Housekeeping
One of the silver linings of throwing a party besides the party itself is getting things cleaned that otherwise wouldn’t be. Having removed the toaster, the coffeemaker and the rest of the daily items that line the marble countertops, it was time for their semi annual cleaning and bulletproofing. So piece by piece I started last night after Tin went to bed. And then as is evident for the change in me these days, I stopped and went to bed. In yesteryears I would have been up finishing the job. Now things happen in piecemeal.
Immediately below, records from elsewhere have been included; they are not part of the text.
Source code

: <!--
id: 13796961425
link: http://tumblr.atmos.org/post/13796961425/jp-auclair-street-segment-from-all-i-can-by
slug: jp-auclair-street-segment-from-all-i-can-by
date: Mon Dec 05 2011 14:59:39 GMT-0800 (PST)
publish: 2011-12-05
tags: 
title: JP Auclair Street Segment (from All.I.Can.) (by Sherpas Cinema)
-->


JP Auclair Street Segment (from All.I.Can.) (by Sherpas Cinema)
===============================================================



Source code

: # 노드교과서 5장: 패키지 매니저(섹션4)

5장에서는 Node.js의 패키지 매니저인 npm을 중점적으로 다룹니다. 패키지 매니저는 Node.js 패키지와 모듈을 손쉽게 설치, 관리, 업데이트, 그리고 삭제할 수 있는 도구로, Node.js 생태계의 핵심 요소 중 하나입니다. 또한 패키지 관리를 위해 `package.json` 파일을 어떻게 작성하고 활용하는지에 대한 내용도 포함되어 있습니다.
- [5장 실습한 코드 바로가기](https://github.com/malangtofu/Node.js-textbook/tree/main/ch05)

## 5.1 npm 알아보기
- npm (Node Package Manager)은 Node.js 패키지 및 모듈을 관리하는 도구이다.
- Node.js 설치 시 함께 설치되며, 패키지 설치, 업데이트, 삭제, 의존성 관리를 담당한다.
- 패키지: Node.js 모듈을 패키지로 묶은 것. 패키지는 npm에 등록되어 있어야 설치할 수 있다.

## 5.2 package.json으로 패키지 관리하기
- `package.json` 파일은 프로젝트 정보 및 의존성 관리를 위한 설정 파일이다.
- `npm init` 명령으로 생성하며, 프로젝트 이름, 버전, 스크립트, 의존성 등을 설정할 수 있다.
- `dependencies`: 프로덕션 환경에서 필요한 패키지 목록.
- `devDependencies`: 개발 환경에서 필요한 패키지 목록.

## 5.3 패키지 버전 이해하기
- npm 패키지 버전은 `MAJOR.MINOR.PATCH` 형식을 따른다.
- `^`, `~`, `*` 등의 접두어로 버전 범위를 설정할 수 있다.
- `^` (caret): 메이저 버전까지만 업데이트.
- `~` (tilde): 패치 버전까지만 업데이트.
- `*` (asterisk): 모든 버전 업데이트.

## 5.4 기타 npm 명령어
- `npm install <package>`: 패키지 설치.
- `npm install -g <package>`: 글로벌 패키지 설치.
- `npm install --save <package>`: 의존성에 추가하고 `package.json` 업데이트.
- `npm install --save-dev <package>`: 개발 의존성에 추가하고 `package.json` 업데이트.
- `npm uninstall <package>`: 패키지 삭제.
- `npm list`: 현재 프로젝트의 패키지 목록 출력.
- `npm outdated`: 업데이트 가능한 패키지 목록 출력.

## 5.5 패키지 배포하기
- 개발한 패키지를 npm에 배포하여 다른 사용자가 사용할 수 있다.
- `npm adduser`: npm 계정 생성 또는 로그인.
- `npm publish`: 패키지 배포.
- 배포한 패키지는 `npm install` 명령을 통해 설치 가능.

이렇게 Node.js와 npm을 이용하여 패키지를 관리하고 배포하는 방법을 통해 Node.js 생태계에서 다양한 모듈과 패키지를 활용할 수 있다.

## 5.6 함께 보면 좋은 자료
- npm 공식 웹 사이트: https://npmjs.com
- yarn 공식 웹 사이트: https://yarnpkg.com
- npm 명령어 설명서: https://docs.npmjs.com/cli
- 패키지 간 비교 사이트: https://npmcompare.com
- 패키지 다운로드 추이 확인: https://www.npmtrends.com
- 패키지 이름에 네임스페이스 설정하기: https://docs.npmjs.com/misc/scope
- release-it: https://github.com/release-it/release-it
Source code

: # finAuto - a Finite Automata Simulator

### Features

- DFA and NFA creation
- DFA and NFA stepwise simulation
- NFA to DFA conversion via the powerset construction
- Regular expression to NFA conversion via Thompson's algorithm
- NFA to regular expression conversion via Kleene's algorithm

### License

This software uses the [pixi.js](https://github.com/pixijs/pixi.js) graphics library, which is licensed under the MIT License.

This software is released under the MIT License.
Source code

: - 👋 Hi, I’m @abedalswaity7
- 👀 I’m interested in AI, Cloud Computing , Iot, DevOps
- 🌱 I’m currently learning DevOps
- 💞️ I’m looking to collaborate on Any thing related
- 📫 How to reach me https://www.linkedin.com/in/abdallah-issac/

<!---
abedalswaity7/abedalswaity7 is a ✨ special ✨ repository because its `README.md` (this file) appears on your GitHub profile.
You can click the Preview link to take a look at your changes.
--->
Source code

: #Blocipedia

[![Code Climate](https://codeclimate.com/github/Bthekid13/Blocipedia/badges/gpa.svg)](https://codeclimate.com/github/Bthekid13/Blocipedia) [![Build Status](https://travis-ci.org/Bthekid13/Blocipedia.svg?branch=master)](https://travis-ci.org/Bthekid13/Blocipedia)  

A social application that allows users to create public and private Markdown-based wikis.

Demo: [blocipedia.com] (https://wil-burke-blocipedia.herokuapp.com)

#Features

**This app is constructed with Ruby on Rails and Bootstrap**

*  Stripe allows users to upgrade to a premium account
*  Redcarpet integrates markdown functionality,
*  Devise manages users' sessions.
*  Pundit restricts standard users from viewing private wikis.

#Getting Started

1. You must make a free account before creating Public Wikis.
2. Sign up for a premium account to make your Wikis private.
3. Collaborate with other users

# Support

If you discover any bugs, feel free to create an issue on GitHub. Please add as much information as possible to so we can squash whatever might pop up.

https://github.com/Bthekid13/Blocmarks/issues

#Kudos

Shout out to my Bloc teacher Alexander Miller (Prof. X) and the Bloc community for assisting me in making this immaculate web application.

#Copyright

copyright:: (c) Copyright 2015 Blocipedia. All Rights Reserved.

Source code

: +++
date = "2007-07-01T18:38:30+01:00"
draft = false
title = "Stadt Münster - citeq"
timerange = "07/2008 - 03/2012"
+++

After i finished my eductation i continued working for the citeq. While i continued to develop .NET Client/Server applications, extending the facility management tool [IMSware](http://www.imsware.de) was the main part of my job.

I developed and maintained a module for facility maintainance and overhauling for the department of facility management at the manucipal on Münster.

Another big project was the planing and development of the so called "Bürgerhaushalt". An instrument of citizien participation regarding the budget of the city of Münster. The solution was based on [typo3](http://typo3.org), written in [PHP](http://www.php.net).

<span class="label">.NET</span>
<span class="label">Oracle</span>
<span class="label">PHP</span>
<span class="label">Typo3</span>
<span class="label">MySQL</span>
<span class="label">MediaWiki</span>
I was speaking to E yesterday about how relationships happen in time and place and each one holds only that in its wrappings, trappings and memories. It’s very difficult to look at where you are now through the eyes of where you were before. Albeit more of me is revealed in each relationship and so little by little, half a century later you began to know who you were as well as who you are.
These are not just in the romantic relationships, these apply to friendships, family and your relationship to place and time as well. Often, during these months of coping with Hashimoto’s and baldness, I have referenced the old me – the flaming red hair, the energizer bunny, the all giving, all caring and trying to summon that person into this new time has been jarring. Accepting the change in me has helped me refocus on the here and now.
I caught up with an old colleague yesterday, someone who I have history with, someone who was shocked to see a photograph of me as I am now. She’s moving on from where she was, and both of us were in agreement that change is inevitable and there is a time to move on and grow into the new self that awaits us.
I spoke to a friend who had recently had a miscarriage. She had hoped against her age to have another child and the miscarriage brought disappointment and readjustment in her view of what lies ahead.
This morning, I woke at 5 am and went outside with my coffee to the front porch to gaze at Venus still strong in the night sky. For about a half hour, there was silence, and then a din arose behind the houses, from the I-10 that runs through New Orleans, and with it the sounds of day waking up to the last day of the work week. TGIF.